Devoted to the Propagation and Defense of New Testament Christianity
VOLUME 22
February 18, 1971
NUMBER 40, PAGE 8

Jesus Christ — Created Or Eternal? No. 1

Jerry F. Bassett

To most believing readers of the Bible it is incredible that there should be any reason to ask the question of the title, much less to suppose that any serious controversy should exist about it. Yet there are some who, for some reason, want to be known as Christians who deny the deity of Jesus, and therefore deny also that he is eternal in being. Among such people no group has been more aggressive in propagating this infidelity than Jehovah's Witnesses. In what amounts to the Watch Tower's creed book, Make Sure of All Things, and under the article of faith entitled "Jesus Christ," it is officially stated that "Jesus, the Christ, (is) a created individual..." (Pg. 207). In the Harp of God, (Pg. 101), Joseph Rutherford (a late president of the Watch Tower) wrote, "Some insist that Jesus when on earth was both God and man in completeness. This theory is wrong, however."

To support its statement that Jesus is a created being (and therefore not eternal) Make Sure of All Things relies principally upon four texts, all of which are taken out of context, twisted, or prejudically and arbitrarily altered.

A marginal reading of Proverbs 8:22, 27-30, "Jehovah formed me in the beginning. . ." is applied to Jesus, but even a casual reading of the context shows that Solomon spoke not of Jesus, but of wisdom in personification. Verse 1 says, "both not wisdom cry, and understanding put forth her voice?"

In the Watch Tower's New World Translation, John 1:1 is rendered, "Originally the Word was, and the Word was with God, and the Word was a god." To determine whether or not this reference to Jesus, the Word, as "a god" is correct or not the reader is only asked to refer to the scholarship of such men as those who gave us the King James, American Standard, and New American Standard Bible translations. Without exception these fine works render John 1:1, ". . . the Word was with God, and the Word was God," leaving no doubt as to the deity and eternal being of the Word, Jesus the Christ.
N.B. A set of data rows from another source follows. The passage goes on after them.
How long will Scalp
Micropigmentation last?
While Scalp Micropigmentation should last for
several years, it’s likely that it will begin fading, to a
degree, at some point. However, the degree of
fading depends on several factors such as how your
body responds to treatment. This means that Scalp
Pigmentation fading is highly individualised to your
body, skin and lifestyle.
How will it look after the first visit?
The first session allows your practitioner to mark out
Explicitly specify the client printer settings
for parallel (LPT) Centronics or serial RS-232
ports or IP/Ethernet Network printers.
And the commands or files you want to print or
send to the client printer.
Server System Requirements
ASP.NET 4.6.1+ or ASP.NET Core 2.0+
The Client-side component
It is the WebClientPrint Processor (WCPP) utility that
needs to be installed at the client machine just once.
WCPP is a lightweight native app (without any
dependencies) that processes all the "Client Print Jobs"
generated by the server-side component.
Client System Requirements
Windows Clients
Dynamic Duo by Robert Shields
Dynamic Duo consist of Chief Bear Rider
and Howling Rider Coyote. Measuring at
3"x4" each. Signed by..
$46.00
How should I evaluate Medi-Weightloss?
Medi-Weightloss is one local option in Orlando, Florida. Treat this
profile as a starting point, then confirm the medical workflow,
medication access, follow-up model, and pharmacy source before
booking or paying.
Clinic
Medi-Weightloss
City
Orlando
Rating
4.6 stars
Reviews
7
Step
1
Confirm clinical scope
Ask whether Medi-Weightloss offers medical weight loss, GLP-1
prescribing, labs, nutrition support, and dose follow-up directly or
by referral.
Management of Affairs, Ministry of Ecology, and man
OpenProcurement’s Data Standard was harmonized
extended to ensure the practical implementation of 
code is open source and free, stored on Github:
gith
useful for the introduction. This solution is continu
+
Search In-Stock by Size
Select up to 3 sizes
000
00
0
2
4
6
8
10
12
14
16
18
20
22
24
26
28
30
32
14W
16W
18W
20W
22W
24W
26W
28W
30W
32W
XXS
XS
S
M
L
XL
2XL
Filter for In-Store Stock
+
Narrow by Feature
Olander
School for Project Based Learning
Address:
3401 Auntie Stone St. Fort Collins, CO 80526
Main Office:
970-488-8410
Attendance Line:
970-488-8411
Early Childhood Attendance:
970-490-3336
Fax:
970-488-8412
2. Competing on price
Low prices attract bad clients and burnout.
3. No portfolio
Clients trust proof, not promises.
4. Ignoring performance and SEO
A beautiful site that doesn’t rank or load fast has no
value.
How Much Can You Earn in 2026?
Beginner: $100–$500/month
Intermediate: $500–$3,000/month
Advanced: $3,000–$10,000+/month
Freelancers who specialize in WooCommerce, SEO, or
Colossians 1:15-17 is cited to prove that of all of God's creation Jesus was the first thing formed, and the conclusion drawn is that having origin he therefore is not eternal in being. The context, however, shows that the expression "firstborn" does not refer to any supposed origin of Jesus, but speaks instead of his relationship to the universe as existing before it and being the creator of it. He is the image of the invisible God and the creator of all things, because he existed before all things, and by him all things consist. This is the meaning of the expression, ". . . the firstborn of every creature." So says William E. Vine's Expository Dictionary of New Testament Words, and so argues the context.

And finally, a description of Jesus as "... the beginning of the creation of God" from Revelation 3:14 is construed like Colossians 1:15 to mean that Jesus was created by Jehovah. The word "beginning" does not, however, refer to any beginning for Jesus, but instead refers to him as the beginner, or cause, of the creation. Thayer's Greek-English Lexicon of the New Testament says that the word translated beginning means "that by which anything begins to be, the origin, active cause ..."
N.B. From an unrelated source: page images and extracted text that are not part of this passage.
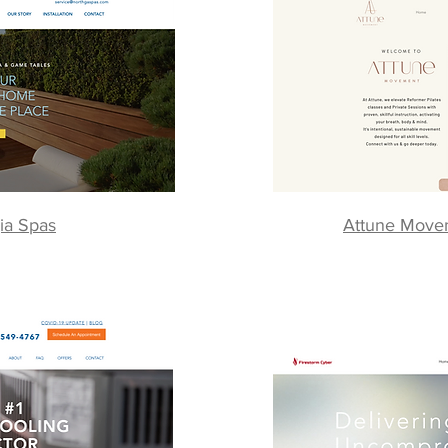
ia Spas
Attune Movem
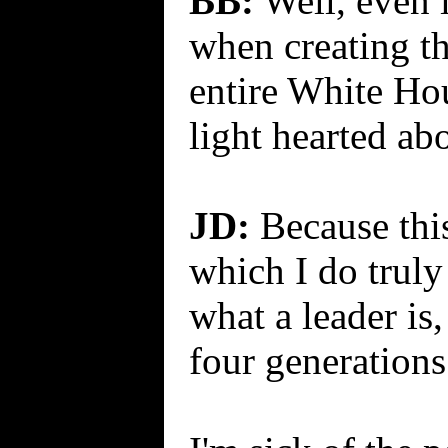
BB:
Well, even i
when creating th
entire White Hou
light hearted abo
JD:
Because this
which I do truly 
what a leader is
four generations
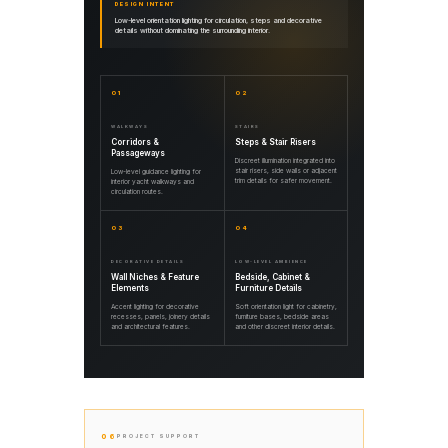
DESIGN INTENT
Low-level orientation lighting for circulation, steps and decorative
details without dominating the surrounding interior.
01
02
WALKWAYS
STAIRS
Corridors &
Steps & Stair Risers
Passageways
Discreet illumination integrated into
stair risers, side walls or adjacent
Low-level guidance lighting for
trim details for safer movement.
interior yacht walkways and
circulation routes.
03
04
DECORATIVE DETAILS
LOW-LEVEL AMBIENCE
Wall Niches & Feature
Bedside, Cabinet &
Elements
Furniture Details
Accent lighting for decorative
Soft orientation light for cabinetry,
recesses, panels, joinery details
furniture bases, bedside areas
and architectural features.
and other discreet interior details.
06
PROJECT SUPPORT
It does not require a great deal of perception to see that these texts do not argue that Jesus had origin, is not eternal, and is therefore not deity. One of them does not even refer to Jesus, and the other three teach just the opposite of the (mis) use made of them by the Watch Tower. They show that Jesus is the creator, that he is coexistent with Jehovah God, and that he is therefore deity, God the Word who was made flesh in the person of Jesus of Nazareth.

A second, and concluding, installment to this article will deal with other texts which declare the eternal being of Jesus.